**Data extract**
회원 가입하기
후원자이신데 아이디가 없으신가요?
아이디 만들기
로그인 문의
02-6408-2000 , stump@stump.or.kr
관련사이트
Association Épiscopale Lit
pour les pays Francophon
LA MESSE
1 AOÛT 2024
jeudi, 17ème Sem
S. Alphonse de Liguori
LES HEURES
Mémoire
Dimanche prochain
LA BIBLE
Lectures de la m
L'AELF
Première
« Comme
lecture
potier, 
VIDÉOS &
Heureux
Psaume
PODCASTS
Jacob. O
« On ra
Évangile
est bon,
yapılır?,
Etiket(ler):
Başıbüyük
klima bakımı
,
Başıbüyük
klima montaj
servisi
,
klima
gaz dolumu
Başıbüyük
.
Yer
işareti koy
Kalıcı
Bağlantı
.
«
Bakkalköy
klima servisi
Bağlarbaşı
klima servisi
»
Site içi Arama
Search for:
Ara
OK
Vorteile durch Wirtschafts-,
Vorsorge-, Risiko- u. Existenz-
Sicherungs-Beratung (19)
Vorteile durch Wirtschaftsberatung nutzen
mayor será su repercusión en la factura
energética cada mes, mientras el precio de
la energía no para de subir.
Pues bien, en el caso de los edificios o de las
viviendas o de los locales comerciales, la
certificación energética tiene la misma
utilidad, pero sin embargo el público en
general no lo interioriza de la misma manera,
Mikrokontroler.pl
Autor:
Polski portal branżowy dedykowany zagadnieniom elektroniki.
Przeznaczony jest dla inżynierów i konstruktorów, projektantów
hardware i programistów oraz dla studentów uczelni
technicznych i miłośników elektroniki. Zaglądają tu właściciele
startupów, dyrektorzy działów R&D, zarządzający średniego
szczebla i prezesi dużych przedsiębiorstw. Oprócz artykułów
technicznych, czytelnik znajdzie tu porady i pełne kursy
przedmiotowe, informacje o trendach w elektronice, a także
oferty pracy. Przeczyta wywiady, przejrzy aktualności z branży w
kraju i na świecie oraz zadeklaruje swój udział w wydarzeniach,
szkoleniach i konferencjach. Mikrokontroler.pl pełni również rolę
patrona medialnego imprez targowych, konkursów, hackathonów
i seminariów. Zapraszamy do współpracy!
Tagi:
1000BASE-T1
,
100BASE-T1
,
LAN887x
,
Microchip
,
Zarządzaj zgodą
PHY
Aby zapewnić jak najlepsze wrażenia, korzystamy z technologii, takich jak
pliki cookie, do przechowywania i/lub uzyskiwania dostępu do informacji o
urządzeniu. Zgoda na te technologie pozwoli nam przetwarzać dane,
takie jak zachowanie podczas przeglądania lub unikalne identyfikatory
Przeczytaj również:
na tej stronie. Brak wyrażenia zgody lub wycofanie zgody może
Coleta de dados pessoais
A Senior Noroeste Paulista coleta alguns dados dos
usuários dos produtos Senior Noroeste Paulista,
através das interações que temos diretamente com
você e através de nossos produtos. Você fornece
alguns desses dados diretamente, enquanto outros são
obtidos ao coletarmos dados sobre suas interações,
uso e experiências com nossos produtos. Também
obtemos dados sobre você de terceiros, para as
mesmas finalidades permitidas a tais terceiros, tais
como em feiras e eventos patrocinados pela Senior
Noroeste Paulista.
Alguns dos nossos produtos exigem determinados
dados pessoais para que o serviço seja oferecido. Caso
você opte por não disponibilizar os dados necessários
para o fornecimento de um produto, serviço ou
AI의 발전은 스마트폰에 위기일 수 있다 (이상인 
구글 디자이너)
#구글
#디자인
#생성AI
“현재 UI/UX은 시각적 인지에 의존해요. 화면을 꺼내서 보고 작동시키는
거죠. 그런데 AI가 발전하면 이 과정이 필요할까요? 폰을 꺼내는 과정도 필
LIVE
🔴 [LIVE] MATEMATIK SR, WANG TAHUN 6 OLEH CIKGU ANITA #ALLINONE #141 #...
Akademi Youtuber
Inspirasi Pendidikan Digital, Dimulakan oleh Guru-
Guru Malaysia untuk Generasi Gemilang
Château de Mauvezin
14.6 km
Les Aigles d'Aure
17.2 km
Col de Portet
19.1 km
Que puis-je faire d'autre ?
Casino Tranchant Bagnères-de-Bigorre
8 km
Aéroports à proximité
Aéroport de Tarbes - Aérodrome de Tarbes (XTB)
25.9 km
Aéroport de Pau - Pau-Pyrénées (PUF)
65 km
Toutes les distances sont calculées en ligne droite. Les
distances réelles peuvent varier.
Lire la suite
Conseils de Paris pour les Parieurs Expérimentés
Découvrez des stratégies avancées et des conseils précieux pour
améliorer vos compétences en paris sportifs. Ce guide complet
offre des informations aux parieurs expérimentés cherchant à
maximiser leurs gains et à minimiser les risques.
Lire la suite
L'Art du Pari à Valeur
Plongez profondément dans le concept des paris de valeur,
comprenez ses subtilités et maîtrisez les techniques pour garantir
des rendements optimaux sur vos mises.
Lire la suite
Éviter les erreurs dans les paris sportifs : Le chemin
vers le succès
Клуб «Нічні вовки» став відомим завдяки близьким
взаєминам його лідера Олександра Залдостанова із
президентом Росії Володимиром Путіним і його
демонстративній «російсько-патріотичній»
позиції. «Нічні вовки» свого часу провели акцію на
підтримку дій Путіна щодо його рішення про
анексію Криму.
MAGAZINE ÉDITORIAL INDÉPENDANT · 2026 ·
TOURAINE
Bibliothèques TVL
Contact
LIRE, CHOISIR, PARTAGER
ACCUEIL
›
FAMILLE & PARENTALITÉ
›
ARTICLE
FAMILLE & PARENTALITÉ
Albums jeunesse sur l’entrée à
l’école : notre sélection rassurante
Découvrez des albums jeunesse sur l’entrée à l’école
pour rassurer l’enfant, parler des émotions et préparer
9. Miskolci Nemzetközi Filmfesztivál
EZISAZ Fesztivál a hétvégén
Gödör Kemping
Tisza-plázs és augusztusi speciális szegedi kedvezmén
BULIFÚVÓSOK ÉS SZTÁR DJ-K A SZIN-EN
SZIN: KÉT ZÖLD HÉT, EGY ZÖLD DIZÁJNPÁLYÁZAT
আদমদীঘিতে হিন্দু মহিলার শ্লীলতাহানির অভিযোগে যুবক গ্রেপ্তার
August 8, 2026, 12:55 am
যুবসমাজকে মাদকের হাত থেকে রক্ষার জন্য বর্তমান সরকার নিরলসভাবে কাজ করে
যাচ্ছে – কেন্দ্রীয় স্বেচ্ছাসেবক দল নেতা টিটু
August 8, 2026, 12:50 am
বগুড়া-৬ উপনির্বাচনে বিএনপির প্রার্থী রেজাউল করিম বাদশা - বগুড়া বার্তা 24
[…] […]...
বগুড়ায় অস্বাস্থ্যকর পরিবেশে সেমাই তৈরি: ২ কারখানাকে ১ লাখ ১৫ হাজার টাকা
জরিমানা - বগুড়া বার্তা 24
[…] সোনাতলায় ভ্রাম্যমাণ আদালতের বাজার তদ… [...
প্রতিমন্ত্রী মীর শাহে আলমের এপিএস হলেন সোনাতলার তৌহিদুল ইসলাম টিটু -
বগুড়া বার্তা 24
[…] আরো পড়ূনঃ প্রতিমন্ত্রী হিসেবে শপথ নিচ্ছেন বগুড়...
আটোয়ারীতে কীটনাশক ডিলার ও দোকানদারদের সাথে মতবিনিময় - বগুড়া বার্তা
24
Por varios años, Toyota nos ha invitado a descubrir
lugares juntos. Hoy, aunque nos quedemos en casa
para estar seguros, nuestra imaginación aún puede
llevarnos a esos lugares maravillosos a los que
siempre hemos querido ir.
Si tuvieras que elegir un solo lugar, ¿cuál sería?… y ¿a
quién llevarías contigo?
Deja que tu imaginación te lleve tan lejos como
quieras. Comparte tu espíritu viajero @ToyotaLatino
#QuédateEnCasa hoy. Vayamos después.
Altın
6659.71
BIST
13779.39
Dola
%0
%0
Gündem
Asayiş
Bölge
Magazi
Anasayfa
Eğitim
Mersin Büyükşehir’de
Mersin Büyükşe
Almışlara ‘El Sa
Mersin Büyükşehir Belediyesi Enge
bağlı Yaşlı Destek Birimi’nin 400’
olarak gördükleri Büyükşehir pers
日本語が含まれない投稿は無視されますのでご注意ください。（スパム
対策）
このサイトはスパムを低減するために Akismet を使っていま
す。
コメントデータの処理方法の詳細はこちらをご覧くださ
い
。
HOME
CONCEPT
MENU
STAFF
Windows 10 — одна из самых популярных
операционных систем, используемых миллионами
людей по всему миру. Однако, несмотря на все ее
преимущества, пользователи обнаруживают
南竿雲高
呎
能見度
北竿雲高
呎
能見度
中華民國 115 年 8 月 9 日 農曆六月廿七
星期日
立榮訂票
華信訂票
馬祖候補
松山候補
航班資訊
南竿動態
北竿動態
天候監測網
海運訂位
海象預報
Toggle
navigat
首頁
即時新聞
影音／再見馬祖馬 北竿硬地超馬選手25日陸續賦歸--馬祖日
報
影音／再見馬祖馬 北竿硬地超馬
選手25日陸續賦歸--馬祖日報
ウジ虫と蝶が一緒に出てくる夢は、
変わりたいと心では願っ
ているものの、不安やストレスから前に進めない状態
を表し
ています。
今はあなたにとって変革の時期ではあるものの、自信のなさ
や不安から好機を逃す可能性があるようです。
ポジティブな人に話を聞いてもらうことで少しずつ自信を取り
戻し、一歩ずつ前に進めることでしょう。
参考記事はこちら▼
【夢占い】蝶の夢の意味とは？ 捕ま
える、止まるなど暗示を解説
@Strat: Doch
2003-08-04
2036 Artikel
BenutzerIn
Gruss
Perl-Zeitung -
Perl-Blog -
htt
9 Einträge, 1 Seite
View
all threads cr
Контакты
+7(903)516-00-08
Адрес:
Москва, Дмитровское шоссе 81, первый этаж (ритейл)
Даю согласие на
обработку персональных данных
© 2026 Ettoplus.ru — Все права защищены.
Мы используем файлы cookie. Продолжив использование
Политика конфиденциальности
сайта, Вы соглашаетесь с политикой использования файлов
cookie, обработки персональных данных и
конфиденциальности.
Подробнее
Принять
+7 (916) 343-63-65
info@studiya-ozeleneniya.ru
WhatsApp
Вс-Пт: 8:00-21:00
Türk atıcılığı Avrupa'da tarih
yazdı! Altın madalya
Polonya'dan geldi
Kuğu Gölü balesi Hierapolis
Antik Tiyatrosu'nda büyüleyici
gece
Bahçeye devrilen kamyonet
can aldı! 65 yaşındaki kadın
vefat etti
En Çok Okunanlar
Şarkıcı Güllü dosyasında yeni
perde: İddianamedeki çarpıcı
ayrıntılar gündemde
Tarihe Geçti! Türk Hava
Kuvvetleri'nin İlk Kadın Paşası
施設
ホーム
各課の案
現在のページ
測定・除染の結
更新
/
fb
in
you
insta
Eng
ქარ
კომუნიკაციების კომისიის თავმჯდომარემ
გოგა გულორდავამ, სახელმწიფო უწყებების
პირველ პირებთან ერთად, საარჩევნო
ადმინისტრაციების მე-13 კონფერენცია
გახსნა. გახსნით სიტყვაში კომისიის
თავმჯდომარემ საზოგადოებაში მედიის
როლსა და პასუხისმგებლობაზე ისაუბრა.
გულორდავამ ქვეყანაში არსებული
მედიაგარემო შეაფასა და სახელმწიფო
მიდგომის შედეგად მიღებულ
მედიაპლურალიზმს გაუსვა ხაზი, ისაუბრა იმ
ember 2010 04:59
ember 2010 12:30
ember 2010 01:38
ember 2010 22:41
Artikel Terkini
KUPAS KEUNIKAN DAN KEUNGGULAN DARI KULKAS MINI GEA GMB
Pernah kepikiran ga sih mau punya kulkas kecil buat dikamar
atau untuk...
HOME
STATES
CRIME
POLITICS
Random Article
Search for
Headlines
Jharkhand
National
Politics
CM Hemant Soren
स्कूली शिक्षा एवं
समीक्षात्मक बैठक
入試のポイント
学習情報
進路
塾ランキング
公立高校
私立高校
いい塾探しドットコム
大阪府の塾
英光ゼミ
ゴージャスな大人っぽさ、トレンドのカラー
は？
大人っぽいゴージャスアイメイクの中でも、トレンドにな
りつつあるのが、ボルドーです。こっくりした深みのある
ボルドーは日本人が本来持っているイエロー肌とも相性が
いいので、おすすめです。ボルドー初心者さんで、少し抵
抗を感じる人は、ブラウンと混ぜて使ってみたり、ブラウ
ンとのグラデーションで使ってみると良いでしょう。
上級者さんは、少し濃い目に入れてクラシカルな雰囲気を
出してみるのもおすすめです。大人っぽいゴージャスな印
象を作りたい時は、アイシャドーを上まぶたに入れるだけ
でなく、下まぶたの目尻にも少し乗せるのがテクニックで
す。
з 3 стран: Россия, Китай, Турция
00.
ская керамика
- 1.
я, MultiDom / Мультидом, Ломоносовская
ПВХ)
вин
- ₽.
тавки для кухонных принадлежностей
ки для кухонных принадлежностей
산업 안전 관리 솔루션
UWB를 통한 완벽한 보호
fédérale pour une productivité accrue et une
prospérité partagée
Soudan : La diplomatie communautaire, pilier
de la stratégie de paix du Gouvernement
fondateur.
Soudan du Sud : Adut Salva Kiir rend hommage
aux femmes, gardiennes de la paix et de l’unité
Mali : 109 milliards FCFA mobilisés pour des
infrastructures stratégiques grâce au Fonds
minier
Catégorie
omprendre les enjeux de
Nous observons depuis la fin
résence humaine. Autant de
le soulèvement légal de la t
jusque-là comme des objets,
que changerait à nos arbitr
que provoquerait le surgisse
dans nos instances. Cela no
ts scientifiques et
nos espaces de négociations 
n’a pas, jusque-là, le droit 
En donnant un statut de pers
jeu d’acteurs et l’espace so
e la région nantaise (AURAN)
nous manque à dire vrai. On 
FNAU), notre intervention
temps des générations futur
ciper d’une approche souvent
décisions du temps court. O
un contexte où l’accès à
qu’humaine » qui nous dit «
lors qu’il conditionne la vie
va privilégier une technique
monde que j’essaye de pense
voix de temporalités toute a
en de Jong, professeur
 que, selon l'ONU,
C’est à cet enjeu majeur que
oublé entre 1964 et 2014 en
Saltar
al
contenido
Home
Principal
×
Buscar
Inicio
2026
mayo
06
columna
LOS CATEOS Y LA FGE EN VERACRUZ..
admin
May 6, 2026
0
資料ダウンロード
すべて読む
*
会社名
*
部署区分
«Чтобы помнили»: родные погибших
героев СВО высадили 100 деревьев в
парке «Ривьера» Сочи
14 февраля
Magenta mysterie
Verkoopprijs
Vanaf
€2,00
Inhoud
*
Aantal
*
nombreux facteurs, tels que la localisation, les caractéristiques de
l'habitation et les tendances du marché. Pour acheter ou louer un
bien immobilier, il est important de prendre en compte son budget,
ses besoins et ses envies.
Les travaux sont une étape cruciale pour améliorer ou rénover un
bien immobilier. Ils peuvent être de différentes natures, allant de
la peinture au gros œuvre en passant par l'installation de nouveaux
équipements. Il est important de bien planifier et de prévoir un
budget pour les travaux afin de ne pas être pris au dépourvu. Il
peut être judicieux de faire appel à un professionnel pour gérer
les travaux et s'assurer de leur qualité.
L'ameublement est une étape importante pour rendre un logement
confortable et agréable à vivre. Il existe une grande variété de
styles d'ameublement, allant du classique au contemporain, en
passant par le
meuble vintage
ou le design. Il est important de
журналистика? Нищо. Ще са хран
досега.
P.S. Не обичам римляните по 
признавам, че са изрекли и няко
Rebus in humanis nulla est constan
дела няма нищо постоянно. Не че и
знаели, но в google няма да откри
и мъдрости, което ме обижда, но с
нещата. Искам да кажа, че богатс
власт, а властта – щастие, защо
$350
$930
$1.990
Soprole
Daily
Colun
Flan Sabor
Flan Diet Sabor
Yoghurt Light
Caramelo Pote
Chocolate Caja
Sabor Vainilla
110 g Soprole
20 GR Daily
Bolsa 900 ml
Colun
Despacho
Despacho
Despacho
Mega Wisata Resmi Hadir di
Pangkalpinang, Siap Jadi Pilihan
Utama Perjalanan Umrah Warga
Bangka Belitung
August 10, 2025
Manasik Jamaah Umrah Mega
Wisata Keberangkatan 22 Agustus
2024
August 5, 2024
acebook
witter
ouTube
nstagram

**Task directions**
Across the listing above, count the lines that contain the string "immobilier" and report the figure alone.

**Solution to this problem**
2